Neuberger cites the addition of DHA/ARA to infant formulas in 2002 as an example of why such language is needed. According to the Center on Budget and Policy Priorities, WIC spent $850 million on infant formula in 2009—more than 10 percent ($91 million) was spent on more costly formulas (those containing DHA/ARA) despite inconclusive evidence as to the effectiveness of added DHA/ARA. The Cochrane Collaboration conducted a systematic review of the scientific literature in 2007. It concluded that while added DHA/ARA may offer some benefit for pre-term infants, there is no scientific consensus that these additives offer any benefits for healthy, full-term babies. A similar conclusion was reached by the Food and Agriculture Organization of the United Nations (FAO) and the World Health Organization (WHO). However, the FAO and WHO chose to recommend that all infants receive amounts of DHA and ARA equivalent to that found in human milk.

Why is it so important that the USDA be given the authority to secure scientific analysis of food additives? There is growing pressure to contain government costs. Informed decision-making requires a thorough cost-benefit analysis. In the absence of clear scientific evidence, a rigorous review process would at least ensure that the increased benefits justify the increased costs.

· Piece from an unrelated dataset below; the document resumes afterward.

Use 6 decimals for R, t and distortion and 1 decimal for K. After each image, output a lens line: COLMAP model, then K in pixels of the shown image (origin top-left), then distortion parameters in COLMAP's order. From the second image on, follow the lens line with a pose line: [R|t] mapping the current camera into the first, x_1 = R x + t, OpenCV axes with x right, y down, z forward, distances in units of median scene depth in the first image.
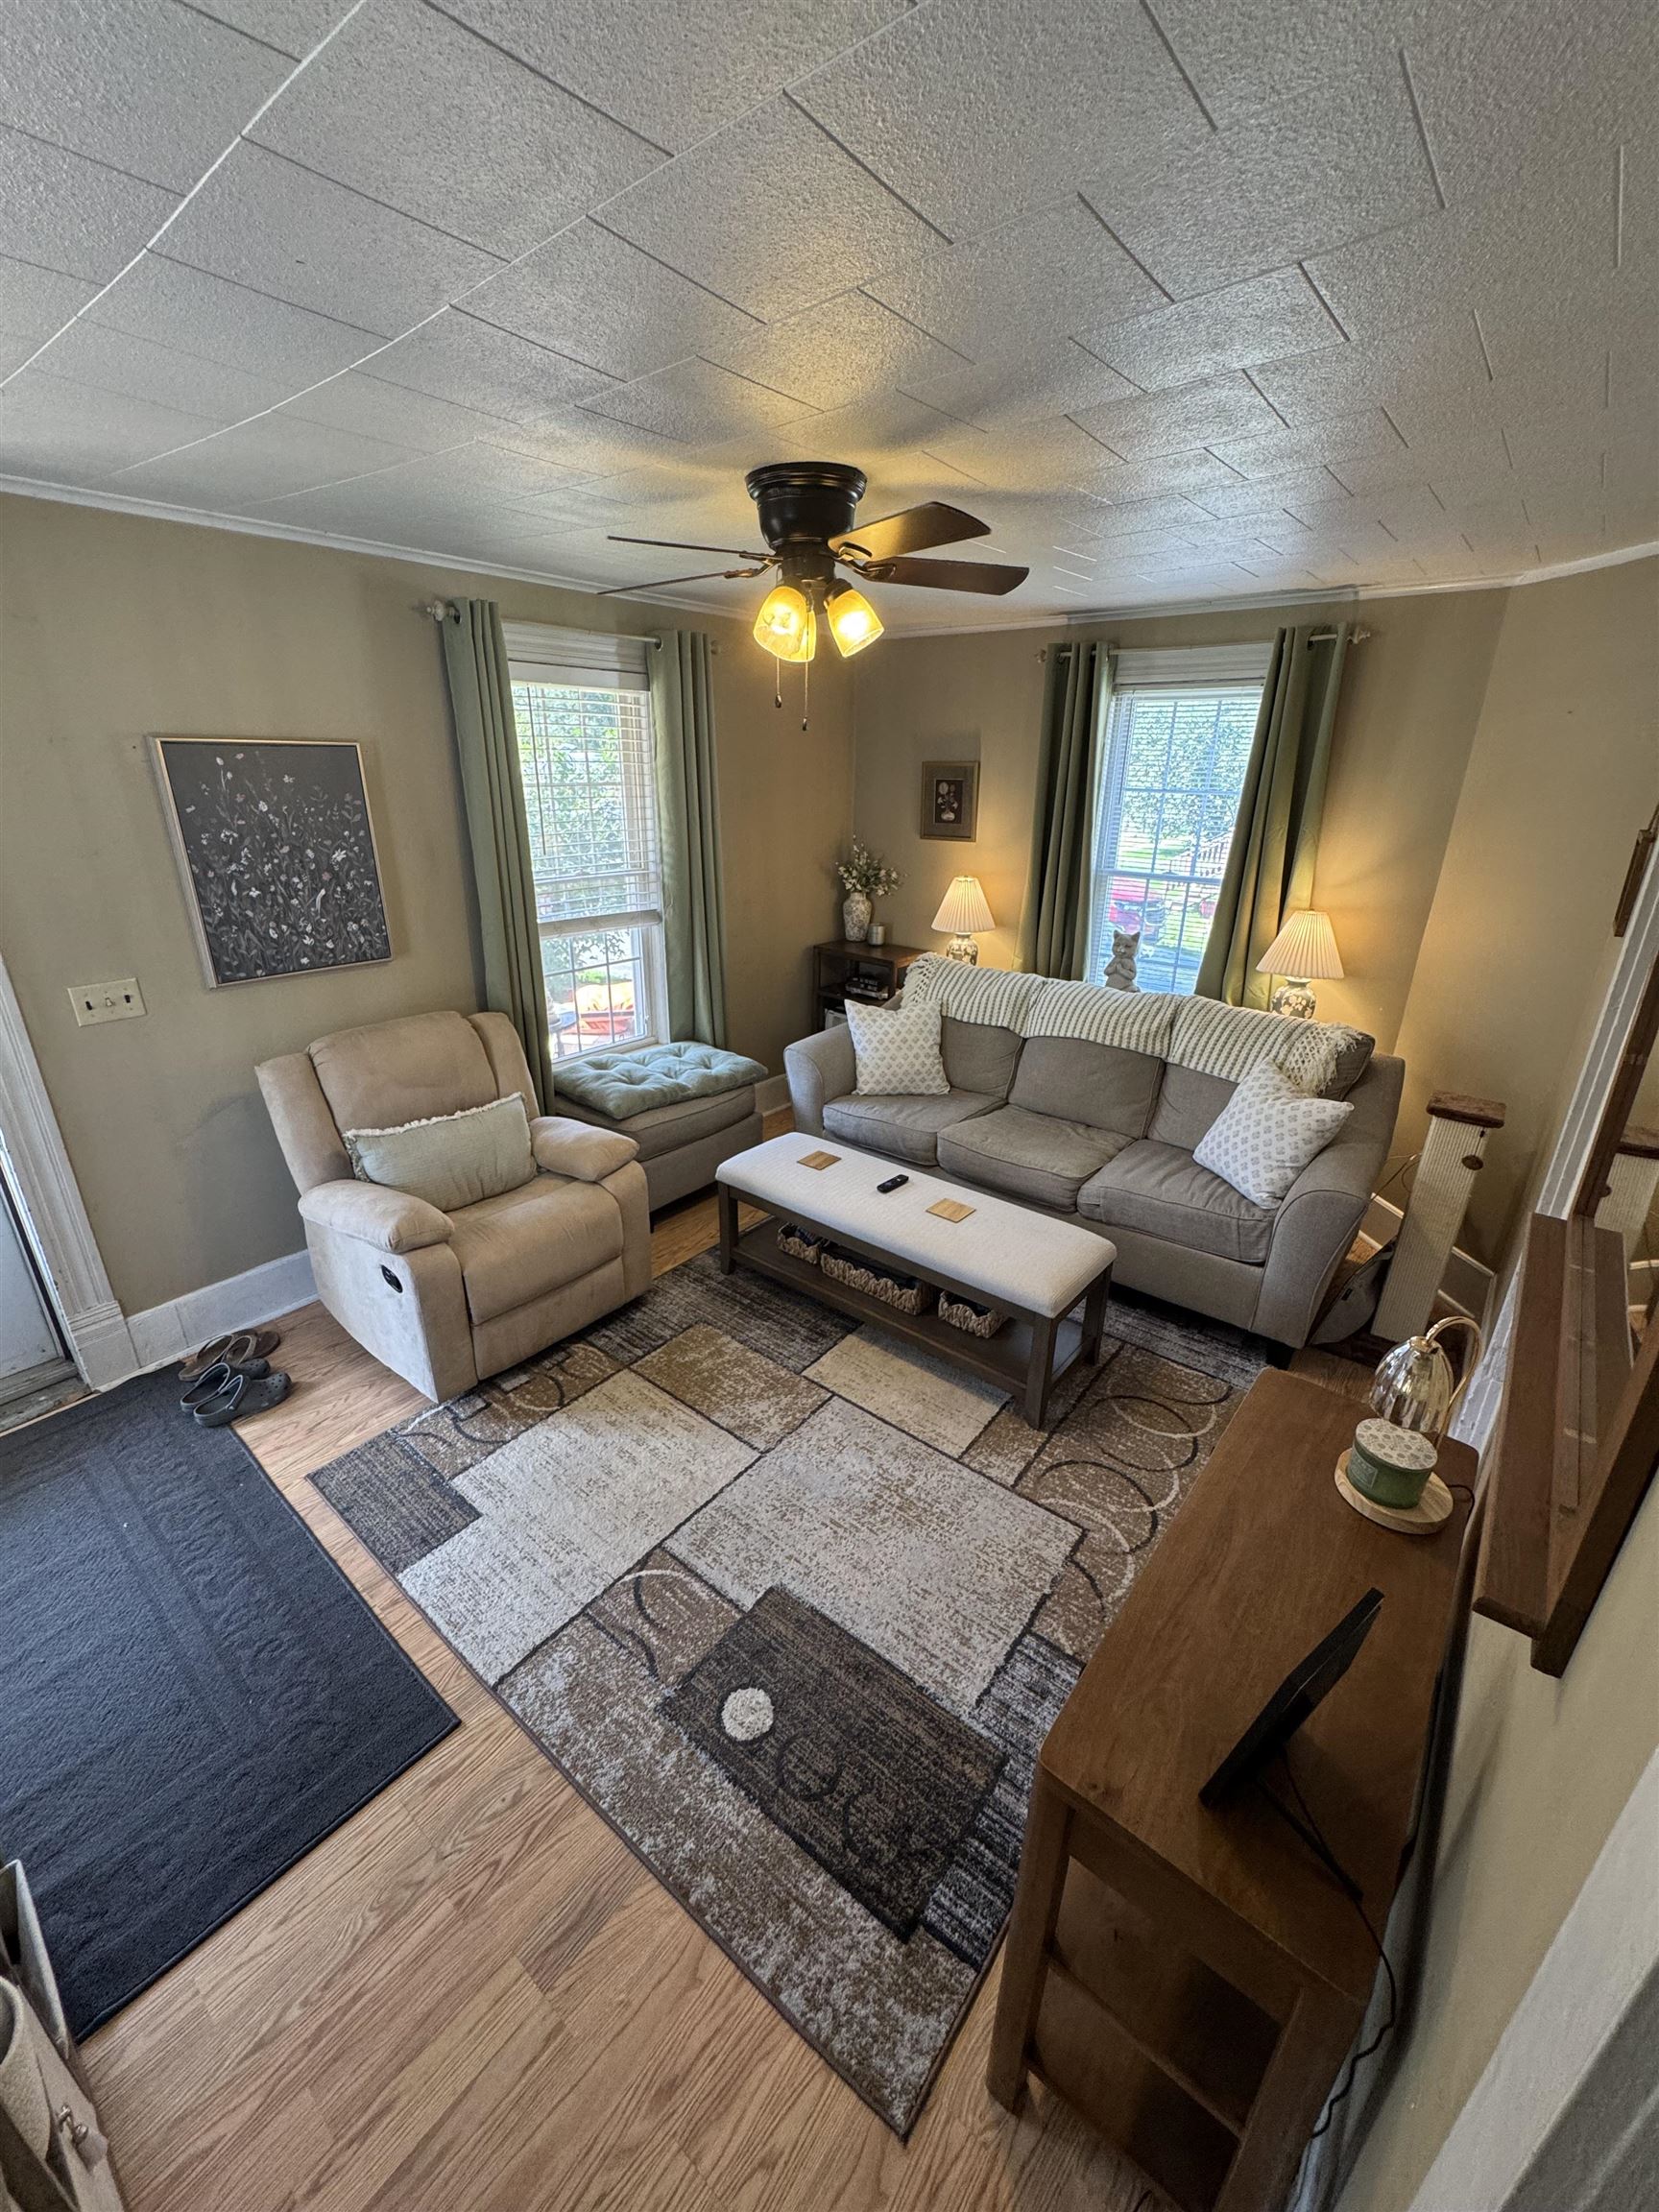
lens RADIAL K [[886.4, 0, 829.5], [0, 886.4, 1106.0], [0, 0, 1]] dist [-0.001882, 0.000160]
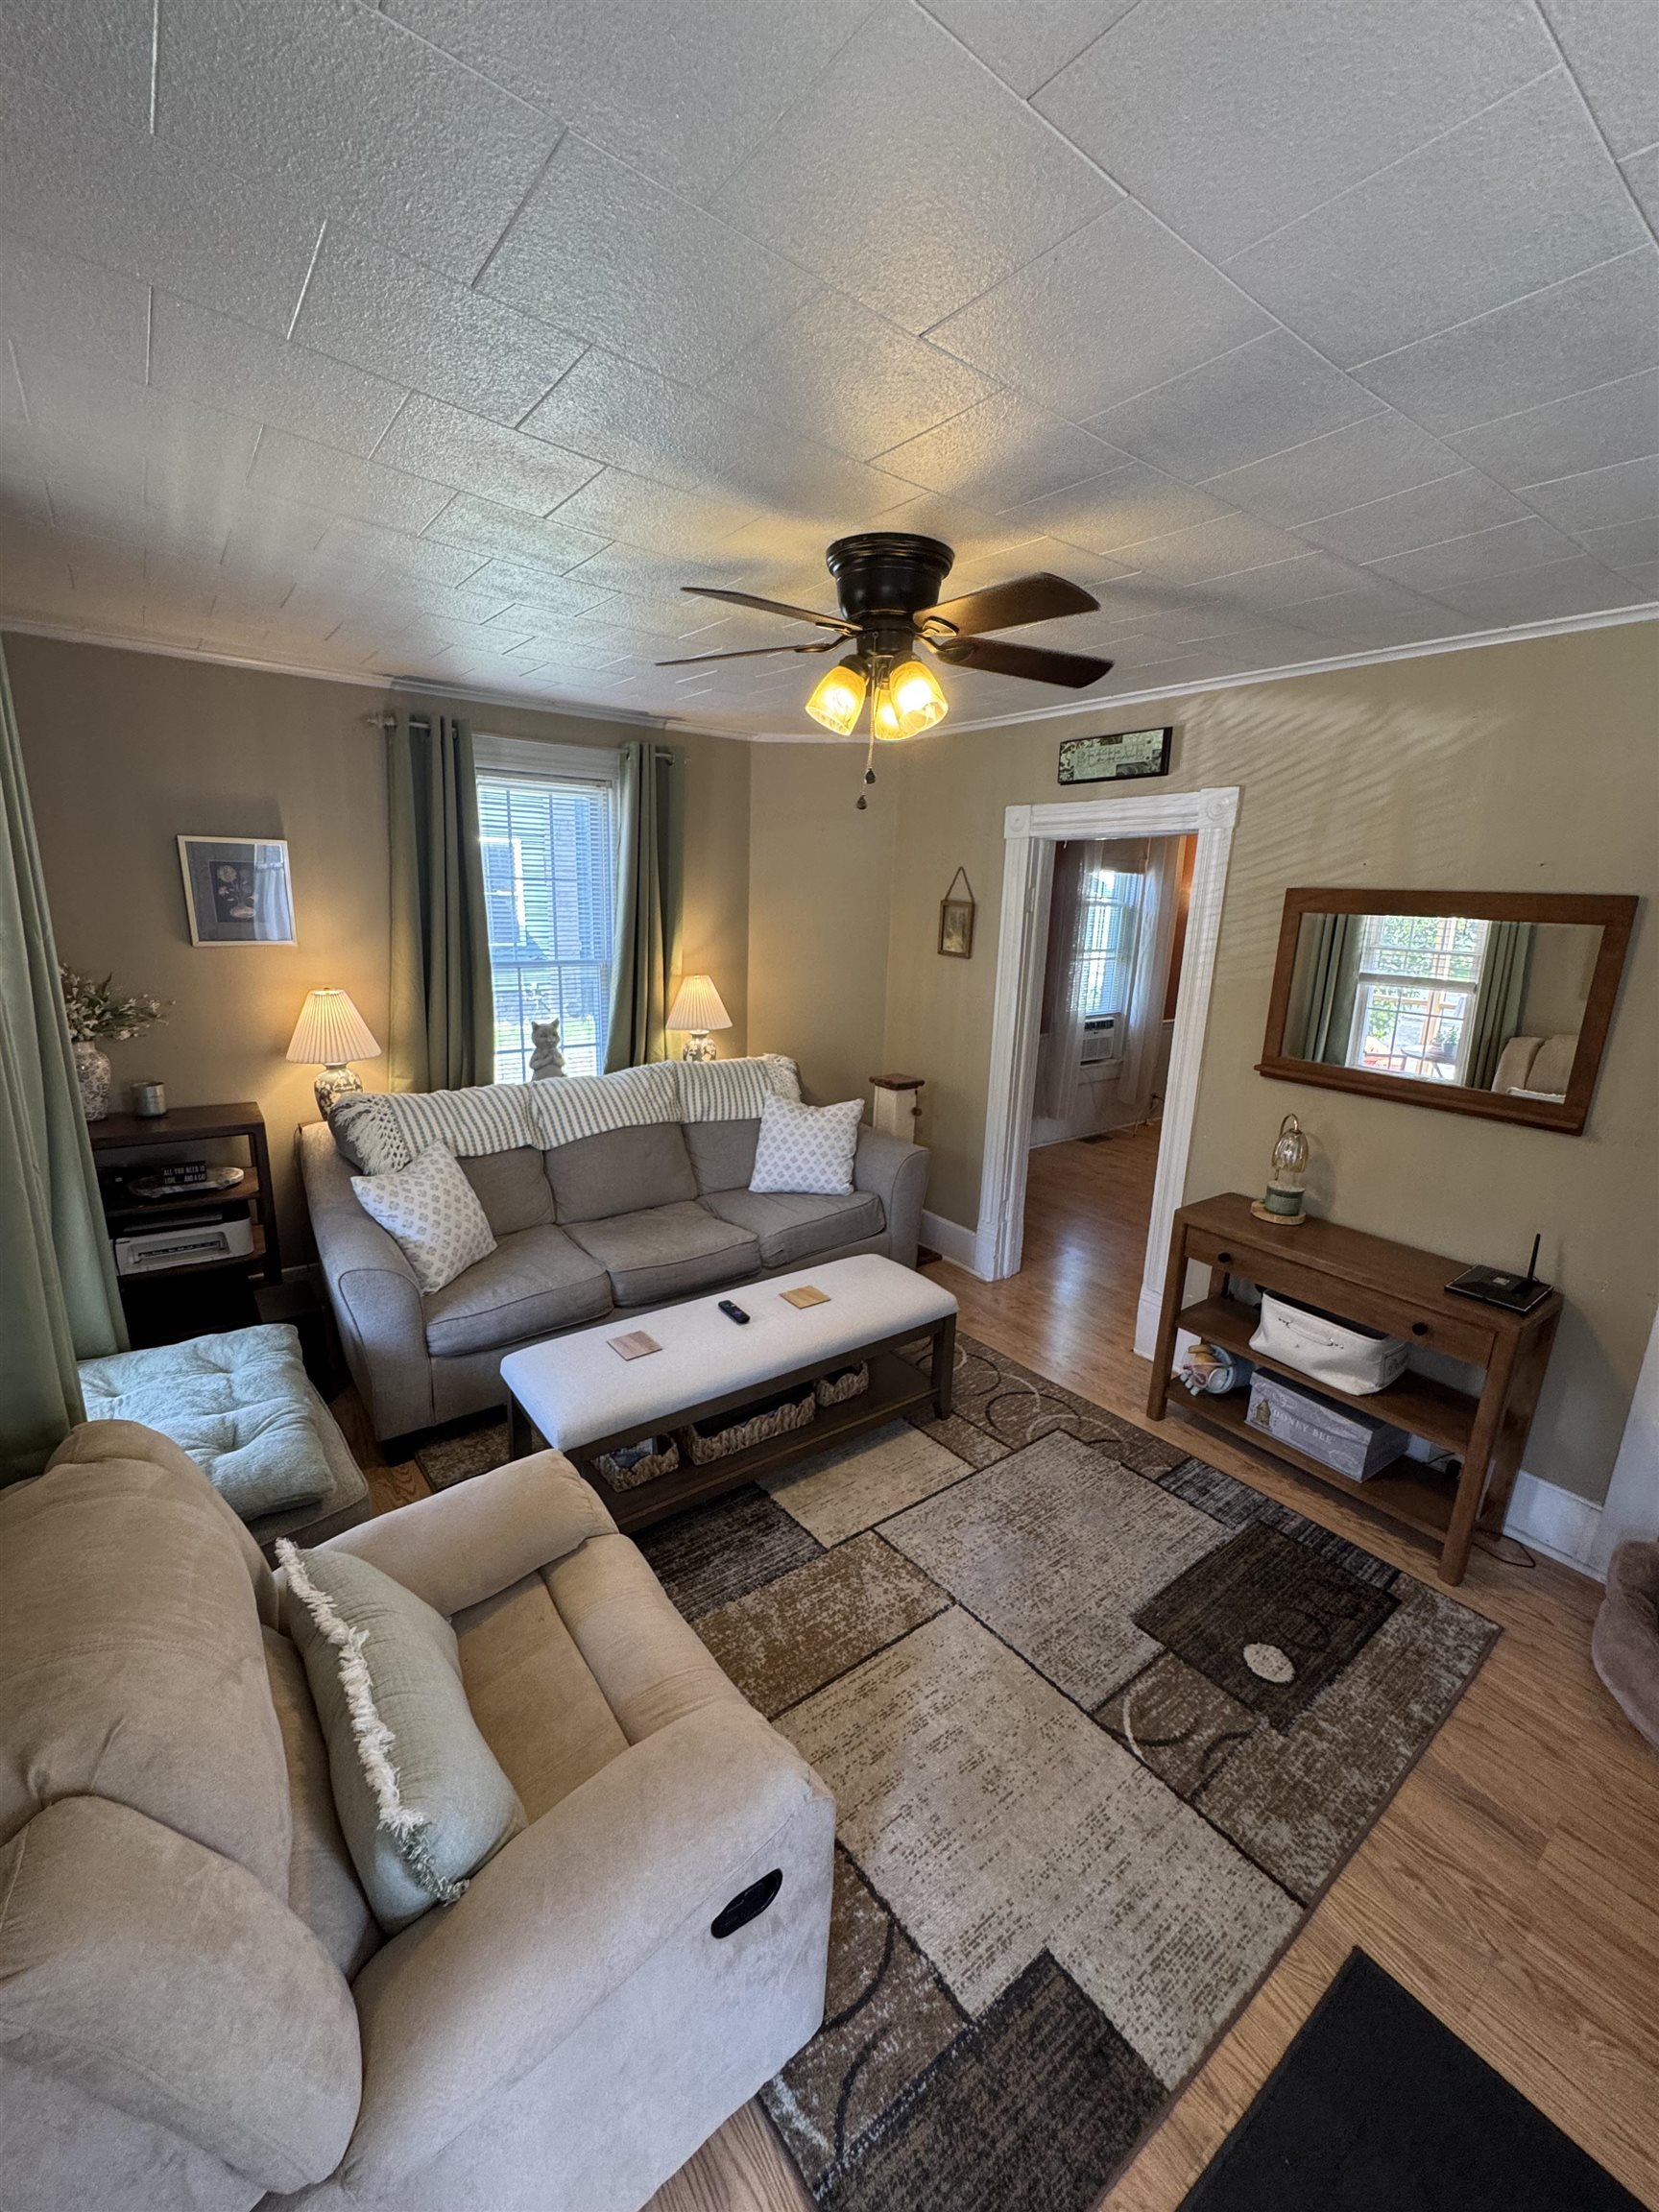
lens RADIAL K [[886.4, 0, 829.5], [0, 886.4, 1106.0], [0, 0, 1]] dist [-0.001882, 0.000160]
pose [[0.234406, -0.238414, 0.942450, -0.932203], [0.324830, 0.932948, 0.155218, -0.284127], [-0.916264, 0.269752, 0.296133, 0.814492]]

It should come as no surprise that manufacturers of infant formula and other foods are opposing such a provision, given prior efforts to block revisions of the WIC food packages. The IOM (a non-profit, non-governmental organization) was instrumental in overcoming the opposition. Functional ingredients were new to the market at that time, so the IOM was not asked to review ingredients such as DHA and ARA. As a result, state WIC agencies have been tasked with deciding whether to include foods with functional ingredients in their food packages, a job they are ill-equipped to do.

Neuberger stated, “According to the National WIC Association, formula manufacturers heavily lobbied state WIC programs and elected officials—which lacked comprehensive evidence to use to assess the manufacturers’ claims—and eventually limited the availability of formula without DHA and ARA.” The states had no choice but to offer formulas with DHA and ARA which even at wholesale prices range from 7 to 30 percent more than the cost of standard formulas—an increase that the federal government (taxpayers) assumes.

On the heels of DHA and ARA are pre- and probiotics, lycopene, and lutein—a seemingly endless array of functional ingredients all at higher cost. One can only hope that by allowing the IOM to review the science behind specific ingredients, an unbiased decision can be made as to what is and is not appropriate. Perhaps one day such an analysis will be required for all foods, not just those given to WIC participants.